Quantas vezes já vi — nas filas de compras em supermercados, nas filas de companhias aéreas, em restaurantes — consumidores brancos enraivecidos destratando e ofendendo quem os atendia por alguma falha sentida, grande ou pequena, real ou imaginária. Nunca vi serem agarrados pelos seguranças, arrastados para fora do estabelecimento ou espancados. Mas, basta procurar que encontramos numerosos vídeos de consumidores negros sofrendo todo tipo de violência, inclusive as fatais. Nunca deixam de ser arrastados e espancados. Sabemos de casos de açoitamento, como aconteceu com um adolescente, em supermercado da Zona Sul de São Paulo, em setembro do ano passado. Muitos são mortos, nessas e em outras situações, por serem negros. João Alberto não foi o único caso recente de morte por sufocamento vítima de seguranças de supermercados. Pedro Gonzaga, 19 anos, foi morto da mesma forma, em fevereiro do ano passado, no supermercado Extra, que pertence ao Grupo Pão de Açúcar, na Barra da Tijuca, no Rio de Janeiro. Neste episódio, como no de João Alberto, testemunhas avisaram aos seguranças que a vítima estava ficando roxa. Não ouviram porque tinham a intenção de matar ou não se importavam com a possibilidade de levar a vítima a óbito.

Não são casos fortuitos ou isolados. Também não é por acaso que sempre encontram uma forma de transferir a culpa para a vítima: teria agredido algum funcionário, teria tentado tomar a arma do segurança, furtou alguma mercadoria de pequeno valor. Como no caso dos estupros, em que o agressor se diz sempre seduzido pela vítima. Nem se dão conta da desproporção absurda entre o ato de que acusam vítima e a reação violenta deles. Como se atos banais, caso verdadeiros, justificassem medidas extremas. As mortes de João Alberto, Pedro Gonzaga e tantos outros negros são casos de violência racial. De racismo estrutural. E não é possível esquecer que até hoje não sabemos quem mandou matar Marielle, vítima de violência racial e política, na suposta sociedade miscigenada e cordial. Um mito construído para escamotear a verdadeira natureza da sociedade brasileira.

Sempre haverá alguém a lembrar que não existe raça do ponto de vista biológico. E daí? Raça, no caso do racismo estrutural, é uma construção social, uma categoria sociológica, não biológica. Os negros são espécie humana, aliás, membros ancestrais dela, porque é a África o berço da humanidade. Como diz o biólogo Richard Dawkins, em seu livro, River out of Eden, a Eva Primeva, ou a Eva mitocondrial, era africana. A Eva Africana é a mais recente ancestral dos seres humanos, a ponta original da espécie Homo Sapiens. É prova, sim, da nossa igualdade como espécie, mas também, evidência de nosso racismo construído a partir da não aceitação dos descendentes da Eva Africana como iguais aos seres humanos de origem anglosaxônica ou europeia. Toda desigualdade é social. A diversidade é que pode se originar de diferenças físicas ou de aptidões.

* **Tarefa 1**
Imprima todas as linhas dos registros a seguir, sem mudar nada.

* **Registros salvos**
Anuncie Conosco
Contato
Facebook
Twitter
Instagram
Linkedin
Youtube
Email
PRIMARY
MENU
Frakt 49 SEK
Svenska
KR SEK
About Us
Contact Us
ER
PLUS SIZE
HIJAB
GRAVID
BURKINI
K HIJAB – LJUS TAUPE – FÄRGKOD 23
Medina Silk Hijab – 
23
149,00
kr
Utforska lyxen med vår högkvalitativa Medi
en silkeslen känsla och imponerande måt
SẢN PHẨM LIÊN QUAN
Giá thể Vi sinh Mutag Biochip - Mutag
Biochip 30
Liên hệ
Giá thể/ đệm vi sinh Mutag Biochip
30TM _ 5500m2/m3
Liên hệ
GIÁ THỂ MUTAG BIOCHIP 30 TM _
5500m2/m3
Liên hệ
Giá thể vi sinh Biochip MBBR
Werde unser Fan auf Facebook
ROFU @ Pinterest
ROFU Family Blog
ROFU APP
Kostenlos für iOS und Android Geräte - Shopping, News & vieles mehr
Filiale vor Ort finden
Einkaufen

* **Tarefa 2**
Reproduza, do texto sobre racismo estrutural, a parte que começa em "Não são casos" e vai até "da sociedade brasileira.", sem alterar nenhuma palavra.

* **Resposta 1**
Anuncie Conosco
Contato
Facebook
Twitter
Instagram
Linkedin
Youtube
Email
PRIMARY
MENU
Frakt 49 SEK
Svenska
KR SEK
About Us
Contact Us
ER
PLUS SIZE
HIJAB
GRAVID
BURKINI
K HIJAB – LJUS TAUPE – FÄRGKOD 23
Medina Silk Hijab – 
23
149,00
kr
Utforska lyxen med vår högkvalitativa Medi
en silkeslen känsla och imponerande måt
SẢN PHẨM LIÊN QUAN
Giá thể Vi sinh Mutag Biochip - Mutag
Biochip 30
Liên hệ
Giá thể/ đệm vi sinh Mutag Biochip
30TM _ 5500m2/m3
Liên hệ
GIÁ THỂ MUTAG BIOCHIP 30 TM _
5500m2/m3
Liên hệ
Giá thể vi sinh Biochip MBBR
Werde unser Fan auf Facebook
ROFU @ Pinterest
ROFU Family Blog
ROFU APP
Kostenlos für iOS und Android Geräte - Shopping, News & vieles mehr
Filiale vor Ort finden
Einkaufen

* **Resposta 2**
Não são casos fortuitos ou isolados. Também não é por acaso que sempre encontram uma forma de transferir a culpa para a vítima: teria agredido algum funcionário, teria tentado tomar a arma do segurança, furtou alguma mercadoria de pequeno valor. Como no caso dos estupros, em que o agressor se diz sempre seduzido pela vítima. Nem se dão conta da desproporção absurda entre o ato de que acusam vítima e a reação violenta deles. Como se atos banais, caso verdadeiros, justificassem medidas extremas. As mortes de João Alberto, Pedro Gonzaga e tantos outros negros são casos de violência racial. De racismo estrutural. E não é possível esquecer que até hoje não sabemos quem mandou matar Marielle, vítima de violência racial e política, na suposta sociedade miscigenada e cordial. Um mito construído para escamotear a verdadeira natureza da sociedade brasileira.